Joe Schoen and the rest of the Giants’ brain trust have done an excellent job of rebuilding the Giants’ roster. The job isn’t done yet and depth remains a concern throughout the team, but overall, there’s a lot more talent on the squad than when they arrived in New York.

It’s interesting that Bill Barnwell — also writing for ESPN — ranked the Giants’ skill position players (WR, TE, and RB) 27th in the NFL just a couple days ago, while the roster as a whole ranked 18th. Granted, the two pieces were written by different authors, but it could also be a commentary on the strength of the Giants’ interior defensive line and Andrew Thomas.

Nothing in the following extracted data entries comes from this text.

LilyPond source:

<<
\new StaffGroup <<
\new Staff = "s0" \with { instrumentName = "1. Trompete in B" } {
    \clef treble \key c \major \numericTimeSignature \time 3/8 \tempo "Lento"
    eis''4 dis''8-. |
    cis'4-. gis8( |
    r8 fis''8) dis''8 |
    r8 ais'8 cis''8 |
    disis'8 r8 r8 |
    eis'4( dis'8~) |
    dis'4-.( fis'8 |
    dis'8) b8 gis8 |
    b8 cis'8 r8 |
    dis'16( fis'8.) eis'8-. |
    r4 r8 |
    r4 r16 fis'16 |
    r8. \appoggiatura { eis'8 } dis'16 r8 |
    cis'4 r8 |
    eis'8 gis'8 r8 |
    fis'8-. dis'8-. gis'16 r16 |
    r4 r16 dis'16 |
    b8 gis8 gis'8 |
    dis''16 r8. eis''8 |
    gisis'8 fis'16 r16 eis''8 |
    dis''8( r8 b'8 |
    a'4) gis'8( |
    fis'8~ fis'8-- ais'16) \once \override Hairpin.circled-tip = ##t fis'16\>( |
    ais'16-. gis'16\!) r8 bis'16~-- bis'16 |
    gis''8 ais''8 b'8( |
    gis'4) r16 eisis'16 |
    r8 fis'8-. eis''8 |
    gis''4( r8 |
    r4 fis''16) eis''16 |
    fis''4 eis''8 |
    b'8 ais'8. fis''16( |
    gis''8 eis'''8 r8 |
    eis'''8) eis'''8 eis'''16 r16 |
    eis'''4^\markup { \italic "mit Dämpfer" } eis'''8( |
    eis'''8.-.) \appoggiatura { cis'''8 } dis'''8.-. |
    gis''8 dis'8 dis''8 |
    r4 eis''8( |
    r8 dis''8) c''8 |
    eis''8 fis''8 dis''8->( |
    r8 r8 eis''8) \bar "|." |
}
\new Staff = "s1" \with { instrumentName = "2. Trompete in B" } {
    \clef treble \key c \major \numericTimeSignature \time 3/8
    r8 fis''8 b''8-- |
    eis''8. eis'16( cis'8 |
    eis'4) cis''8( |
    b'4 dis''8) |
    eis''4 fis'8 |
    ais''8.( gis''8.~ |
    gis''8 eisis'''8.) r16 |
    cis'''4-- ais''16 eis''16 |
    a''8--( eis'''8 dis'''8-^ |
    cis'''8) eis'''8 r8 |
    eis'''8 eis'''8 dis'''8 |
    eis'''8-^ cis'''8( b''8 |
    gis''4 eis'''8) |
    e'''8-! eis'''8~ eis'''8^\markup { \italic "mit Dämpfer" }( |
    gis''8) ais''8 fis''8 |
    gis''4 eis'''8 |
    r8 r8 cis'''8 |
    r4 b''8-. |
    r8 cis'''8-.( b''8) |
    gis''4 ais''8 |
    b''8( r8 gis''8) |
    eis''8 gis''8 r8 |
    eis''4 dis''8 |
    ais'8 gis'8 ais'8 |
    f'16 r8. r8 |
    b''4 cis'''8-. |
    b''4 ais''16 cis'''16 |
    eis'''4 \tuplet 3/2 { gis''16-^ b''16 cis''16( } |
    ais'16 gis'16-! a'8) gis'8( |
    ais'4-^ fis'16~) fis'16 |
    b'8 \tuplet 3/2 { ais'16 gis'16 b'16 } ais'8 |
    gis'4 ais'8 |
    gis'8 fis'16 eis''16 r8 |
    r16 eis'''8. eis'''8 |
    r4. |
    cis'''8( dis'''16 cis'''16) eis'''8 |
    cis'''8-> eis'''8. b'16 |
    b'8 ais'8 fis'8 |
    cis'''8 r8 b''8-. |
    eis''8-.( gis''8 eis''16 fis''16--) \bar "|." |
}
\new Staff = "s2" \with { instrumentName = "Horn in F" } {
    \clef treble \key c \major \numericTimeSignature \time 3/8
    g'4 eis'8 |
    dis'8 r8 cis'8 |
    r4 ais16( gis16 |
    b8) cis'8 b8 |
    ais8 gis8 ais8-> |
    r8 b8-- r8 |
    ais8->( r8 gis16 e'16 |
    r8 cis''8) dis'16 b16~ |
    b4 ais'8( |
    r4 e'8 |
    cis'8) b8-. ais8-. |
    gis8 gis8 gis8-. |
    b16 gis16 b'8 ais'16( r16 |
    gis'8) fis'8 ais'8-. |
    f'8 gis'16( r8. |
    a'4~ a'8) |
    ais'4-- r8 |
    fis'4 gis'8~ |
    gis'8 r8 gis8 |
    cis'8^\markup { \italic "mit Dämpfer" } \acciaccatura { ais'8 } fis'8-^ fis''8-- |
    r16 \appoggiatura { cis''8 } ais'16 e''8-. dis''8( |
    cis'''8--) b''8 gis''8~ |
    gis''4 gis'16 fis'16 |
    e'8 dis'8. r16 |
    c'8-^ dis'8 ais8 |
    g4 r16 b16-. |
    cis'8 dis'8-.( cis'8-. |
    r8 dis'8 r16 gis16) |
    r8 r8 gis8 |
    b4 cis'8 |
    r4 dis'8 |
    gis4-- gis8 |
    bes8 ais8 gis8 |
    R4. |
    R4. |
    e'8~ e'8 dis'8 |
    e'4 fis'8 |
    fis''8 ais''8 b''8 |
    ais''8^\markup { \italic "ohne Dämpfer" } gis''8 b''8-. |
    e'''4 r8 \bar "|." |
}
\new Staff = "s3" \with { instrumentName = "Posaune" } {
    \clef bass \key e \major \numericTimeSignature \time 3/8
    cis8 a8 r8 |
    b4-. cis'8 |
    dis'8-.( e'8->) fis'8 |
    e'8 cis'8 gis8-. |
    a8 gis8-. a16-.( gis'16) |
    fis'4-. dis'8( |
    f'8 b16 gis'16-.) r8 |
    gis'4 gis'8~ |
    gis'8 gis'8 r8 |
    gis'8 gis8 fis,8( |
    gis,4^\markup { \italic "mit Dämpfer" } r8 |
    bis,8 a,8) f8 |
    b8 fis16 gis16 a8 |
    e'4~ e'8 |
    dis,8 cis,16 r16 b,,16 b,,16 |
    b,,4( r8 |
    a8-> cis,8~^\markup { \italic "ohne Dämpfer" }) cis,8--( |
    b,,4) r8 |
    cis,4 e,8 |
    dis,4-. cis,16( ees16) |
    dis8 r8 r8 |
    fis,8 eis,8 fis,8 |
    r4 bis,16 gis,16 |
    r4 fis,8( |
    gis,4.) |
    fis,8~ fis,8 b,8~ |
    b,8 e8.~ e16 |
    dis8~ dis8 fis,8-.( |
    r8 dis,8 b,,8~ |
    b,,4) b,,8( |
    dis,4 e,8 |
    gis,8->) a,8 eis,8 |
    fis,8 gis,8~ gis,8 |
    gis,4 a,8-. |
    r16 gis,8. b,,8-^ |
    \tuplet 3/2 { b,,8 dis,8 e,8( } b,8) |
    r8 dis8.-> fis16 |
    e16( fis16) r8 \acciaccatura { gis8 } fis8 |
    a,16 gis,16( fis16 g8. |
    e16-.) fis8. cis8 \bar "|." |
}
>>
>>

Considering the state of the Giants at the end of 2021, it’s an accomplishment to have a league-average roster. The Giants are also landing in the middle of the NFC East in this ranking. The Philadelphia Eagles are 2nd overall, the Dallas Cowboys are 6th, while the Washington Commanders are 24th.

But one thing to bear in mind this time of year is that teams’ perceived strengths, weaknesses, or needs in June might not be the same in August, October, or January. We’ll find out once the games are played how the Giants’ roster truly stacks up with the rest of the NFL.